**What you are asked to do:**
Output the lines below exactly, please, from the first line until the line with "Get artifact details", counting both.

Start of Source material

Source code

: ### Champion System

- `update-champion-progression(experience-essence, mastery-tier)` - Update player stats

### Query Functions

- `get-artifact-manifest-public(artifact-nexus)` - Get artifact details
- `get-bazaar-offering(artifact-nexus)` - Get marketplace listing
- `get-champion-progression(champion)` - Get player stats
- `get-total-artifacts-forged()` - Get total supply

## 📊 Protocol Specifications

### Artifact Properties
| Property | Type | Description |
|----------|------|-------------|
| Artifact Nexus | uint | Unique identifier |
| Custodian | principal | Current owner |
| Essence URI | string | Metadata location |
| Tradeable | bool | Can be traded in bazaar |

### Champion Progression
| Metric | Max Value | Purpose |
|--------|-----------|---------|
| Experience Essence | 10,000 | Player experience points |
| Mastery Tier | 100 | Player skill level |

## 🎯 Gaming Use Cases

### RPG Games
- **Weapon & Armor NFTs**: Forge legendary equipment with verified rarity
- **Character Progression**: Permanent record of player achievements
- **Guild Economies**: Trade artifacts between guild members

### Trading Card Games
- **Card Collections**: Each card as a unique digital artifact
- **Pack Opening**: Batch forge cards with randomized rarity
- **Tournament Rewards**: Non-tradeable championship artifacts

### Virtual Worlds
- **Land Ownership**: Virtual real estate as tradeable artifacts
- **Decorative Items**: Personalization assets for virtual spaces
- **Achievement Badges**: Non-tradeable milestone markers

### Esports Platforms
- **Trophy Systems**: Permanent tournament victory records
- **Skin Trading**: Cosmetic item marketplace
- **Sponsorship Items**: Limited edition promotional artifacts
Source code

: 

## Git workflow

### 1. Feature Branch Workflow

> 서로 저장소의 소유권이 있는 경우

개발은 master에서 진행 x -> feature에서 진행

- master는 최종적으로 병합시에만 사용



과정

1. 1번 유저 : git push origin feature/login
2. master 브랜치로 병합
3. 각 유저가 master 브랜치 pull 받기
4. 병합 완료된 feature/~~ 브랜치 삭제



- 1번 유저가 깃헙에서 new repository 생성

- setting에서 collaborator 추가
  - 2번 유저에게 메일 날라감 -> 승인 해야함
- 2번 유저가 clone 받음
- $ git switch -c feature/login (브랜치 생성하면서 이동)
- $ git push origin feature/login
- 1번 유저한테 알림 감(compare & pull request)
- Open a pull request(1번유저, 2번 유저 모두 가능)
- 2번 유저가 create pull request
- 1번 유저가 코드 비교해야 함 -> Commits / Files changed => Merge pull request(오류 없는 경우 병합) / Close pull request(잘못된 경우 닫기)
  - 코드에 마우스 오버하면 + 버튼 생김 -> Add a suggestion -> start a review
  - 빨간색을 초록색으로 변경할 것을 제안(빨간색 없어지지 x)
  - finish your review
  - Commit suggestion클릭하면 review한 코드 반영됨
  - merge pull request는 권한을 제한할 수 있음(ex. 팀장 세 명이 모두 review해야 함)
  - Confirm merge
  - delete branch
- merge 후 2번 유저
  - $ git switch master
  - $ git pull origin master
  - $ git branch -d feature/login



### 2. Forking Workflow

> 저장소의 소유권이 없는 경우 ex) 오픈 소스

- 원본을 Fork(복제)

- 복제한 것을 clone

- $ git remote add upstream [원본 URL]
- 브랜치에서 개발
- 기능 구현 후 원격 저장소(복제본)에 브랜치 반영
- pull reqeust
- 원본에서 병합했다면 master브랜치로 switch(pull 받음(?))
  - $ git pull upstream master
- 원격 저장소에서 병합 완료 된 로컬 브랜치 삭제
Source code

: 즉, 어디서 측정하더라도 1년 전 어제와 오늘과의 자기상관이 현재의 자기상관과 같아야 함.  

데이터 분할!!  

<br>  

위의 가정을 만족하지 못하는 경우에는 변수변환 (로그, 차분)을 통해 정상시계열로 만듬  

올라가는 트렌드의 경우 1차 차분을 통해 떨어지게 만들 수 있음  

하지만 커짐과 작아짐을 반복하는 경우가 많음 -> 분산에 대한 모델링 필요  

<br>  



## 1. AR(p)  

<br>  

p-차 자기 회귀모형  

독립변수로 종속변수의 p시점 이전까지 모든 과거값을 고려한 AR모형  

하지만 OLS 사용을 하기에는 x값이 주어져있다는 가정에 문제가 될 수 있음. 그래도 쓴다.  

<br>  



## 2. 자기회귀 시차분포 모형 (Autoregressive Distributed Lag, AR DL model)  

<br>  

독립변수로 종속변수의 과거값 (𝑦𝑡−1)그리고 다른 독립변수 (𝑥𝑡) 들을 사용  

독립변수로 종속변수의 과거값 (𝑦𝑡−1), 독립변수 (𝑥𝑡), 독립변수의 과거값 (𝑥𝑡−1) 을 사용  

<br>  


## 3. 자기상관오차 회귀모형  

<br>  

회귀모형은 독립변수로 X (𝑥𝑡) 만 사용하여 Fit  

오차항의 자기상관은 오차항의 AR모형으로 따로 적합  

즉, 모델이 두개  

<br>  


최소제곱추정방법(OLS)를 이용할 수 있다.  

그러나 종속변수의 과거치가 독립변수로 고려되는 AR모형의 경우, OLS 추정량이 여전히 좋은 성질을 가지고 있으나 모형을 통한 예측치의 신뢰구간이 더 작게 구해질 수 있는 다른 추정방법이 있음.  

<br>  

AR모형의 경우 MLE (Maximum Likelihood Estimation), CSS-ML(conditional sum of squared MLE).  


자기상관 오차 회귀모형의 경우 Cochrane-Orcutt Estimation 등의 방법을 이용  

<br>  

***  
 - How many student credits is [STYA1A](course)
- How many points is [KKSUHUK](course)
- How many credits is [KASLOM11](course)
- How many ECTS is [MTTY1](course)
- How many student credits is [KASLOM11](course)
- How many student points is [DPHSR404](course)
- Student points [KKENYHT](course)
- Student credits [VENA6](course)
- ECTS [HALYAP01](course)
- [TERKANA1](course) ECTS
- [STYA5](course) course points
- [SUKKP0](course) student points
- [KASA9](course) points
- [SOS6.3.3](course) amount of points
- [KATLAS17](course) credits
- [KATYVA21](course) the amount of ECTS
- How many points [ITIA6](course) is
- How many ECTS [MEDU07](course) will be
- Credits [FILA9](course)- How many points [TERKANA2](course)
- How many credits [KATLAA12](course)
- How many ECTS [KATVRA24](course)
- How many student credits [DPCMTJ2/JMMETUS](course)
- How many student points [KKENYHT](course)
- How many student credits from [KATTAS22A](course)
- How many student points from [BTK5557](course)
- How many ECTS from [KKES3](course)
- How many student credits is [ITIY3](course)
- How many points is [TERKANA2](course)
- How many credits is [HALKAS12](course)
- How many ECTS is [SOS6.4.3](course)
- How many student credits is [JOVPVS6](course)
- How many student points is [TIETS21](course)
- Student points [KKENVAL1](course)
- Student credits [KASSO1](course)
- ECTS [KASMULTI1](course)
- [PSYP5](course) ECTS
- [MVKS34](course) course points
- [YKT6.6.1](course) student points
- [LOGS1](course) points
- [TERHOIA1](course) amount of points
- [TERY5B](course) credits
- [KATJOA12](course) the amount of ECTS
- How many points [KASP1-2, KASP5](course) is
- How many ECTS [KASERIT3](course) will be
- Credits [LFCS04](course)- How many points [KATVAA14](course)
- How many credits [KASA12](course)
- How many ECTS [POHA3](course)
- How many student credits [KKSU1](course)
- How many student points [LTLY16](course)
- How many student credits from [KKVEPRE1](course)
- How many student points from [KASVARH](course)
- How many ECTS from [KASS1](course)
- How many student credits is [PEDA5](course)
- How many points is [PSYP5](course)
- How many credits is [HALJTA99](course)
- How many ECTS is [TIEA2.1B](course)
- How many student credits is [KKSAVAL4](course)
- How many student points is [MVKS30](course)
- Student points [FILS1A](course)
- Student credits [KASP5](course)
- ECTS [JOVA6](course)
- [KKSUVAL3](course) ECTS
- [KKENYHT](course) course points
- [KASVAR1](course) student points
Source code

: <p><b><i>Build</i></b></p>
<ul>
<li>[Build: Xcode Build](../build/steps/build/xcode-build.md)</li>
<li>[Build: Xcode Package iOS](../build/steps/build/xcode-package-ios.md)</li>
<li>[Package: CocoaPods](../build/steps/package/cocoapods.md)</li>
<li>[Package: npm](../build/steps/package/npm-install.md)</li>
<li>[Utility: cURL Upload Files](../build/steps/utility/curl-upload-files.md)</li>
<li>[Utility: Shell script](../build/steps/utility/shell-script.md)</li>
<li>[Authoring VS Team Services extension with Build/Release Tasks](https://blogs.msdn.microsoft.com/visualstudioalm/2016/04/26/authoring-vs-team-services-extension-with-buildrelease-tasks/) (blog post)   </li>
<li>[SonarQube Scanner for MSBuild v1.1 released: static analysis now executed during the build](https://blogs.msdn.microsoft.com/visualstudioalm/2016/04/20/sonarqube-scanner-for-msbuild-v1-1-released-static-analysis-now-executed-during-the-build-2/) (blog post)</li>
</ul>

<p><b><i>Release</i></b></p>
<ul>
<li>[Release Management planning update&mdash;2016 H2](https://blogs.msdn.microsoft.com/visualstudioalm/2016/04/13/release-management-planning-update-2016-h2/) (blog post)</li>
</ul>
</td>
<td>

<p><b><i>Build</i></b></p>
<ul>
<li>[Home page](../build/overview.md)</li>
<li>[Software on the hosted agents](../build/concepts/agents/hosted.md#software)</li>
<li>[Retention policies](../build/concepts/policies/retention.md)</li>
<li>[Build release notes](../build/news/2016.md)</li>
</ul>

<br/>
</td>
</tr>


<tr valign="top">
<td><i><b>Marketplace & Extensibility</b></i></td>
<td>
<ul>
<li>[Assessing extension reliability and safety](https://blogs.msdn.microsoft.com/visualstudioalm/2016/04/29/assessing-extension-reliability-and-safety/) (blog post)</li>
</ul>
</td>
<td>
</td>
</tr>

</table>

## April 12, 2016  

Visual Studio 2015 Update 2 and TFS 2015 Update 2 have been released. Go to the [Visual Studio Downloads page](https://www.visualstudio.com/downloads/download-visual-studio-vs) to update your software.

End of Source material

**Solution to this task:**
Source code

: ### Champion System

- `update-champion-progression(experience-essence, mastery-tier)` - Update player stats

### Query Functions

- `get-artifact-manifest-public(artifact-nexus)` - Get artifact details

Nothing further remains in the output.